The following diagram gives a detailed view of document processing in the Consolidation Server.

See Also
How the Consolidation Server Fits into Exalead CloudView
Processor Action Context
Control the Processing


At the top level, connectors send documents to the Consolidation Server. The PushAPI Server receives them and first pass them to the Consolidated Document Identifier Holder (CDIH), which assigns them unique IDs.

Note: If we send a delete order for a particular document that the CDIH does not know, the order does not even proceed to the transformation processors. This is the case for the document depicted in black in the picture.
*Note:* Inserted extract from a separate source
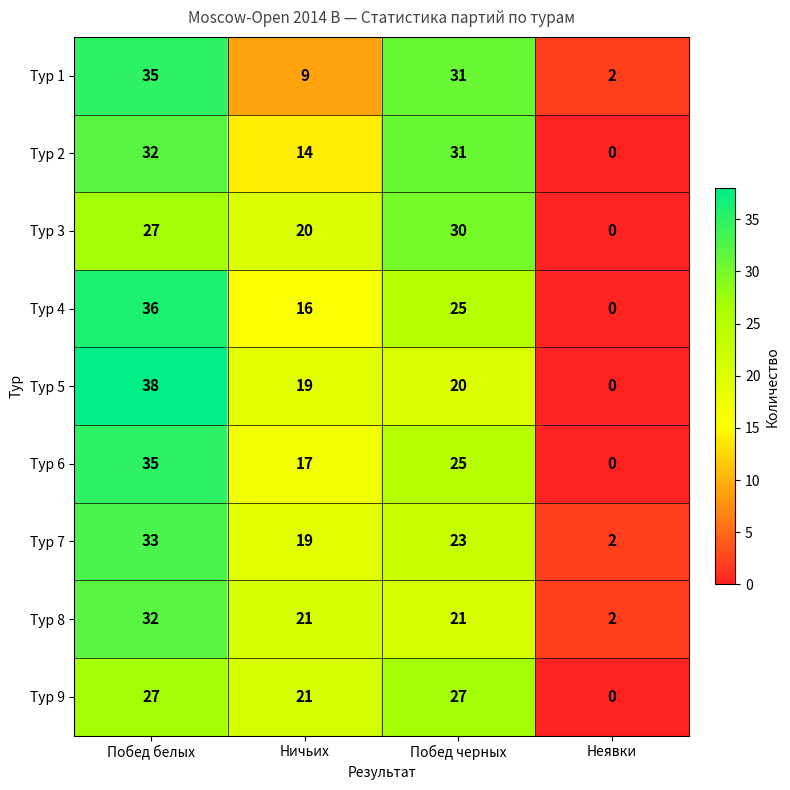

Is it true that Тур 4 equals 51 at Побед белых?

False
For each transformation thread, the PushAPI Server then dispatches them to a list of transformation threads. In the processing chain of one transformation thread, a document tries to be applied on all defined processors (here 4 in the diagram, 1 <= TPi <= 4). We say "try" since, as we will see later, you can associate a processor code to a particular document type hierarchy. As a result, some processors are skipped (colored in orange) and others are selected (colored in green) depending on the document type. For more information, see Processor Type Inheritance and Runtime Selection.

At execution time, once the document is transmitted to a transformation processor, it is then automatically passed to the next available and valid processor... unless told otherwise (using a discard call). This the case, for example, for the processor highlighted in red where the document is not transmitted to the next phase (either next processor or here the Consolidation Store). Clearly when making such decision, this document does not participate to the Aggregation Phase.

The Consolidation Store stores all the documents pushed to it as well as the potential relationships created at the transformation phase.

Once some documents are available in the Store, the aggregation phase can start, independently of the transformation phase. So, the transformation and aggregation phases are performed in parallel. And similarly to the transformation phase, the aggregation is concurrently applied using a number of threads defined at configuration time. The logic of selection and processing is then totally similar to the one described for the transformation. The difference is that in this phase:

  1. We execute aggregation processors (here 4, 1 <= APi <= 4),
  2. Then documents are passed to the forward rules handler,
  3. The forward rules handler ultimately route (or not) consolidated documents to the Indexing Servers or to other Consolidation Servers.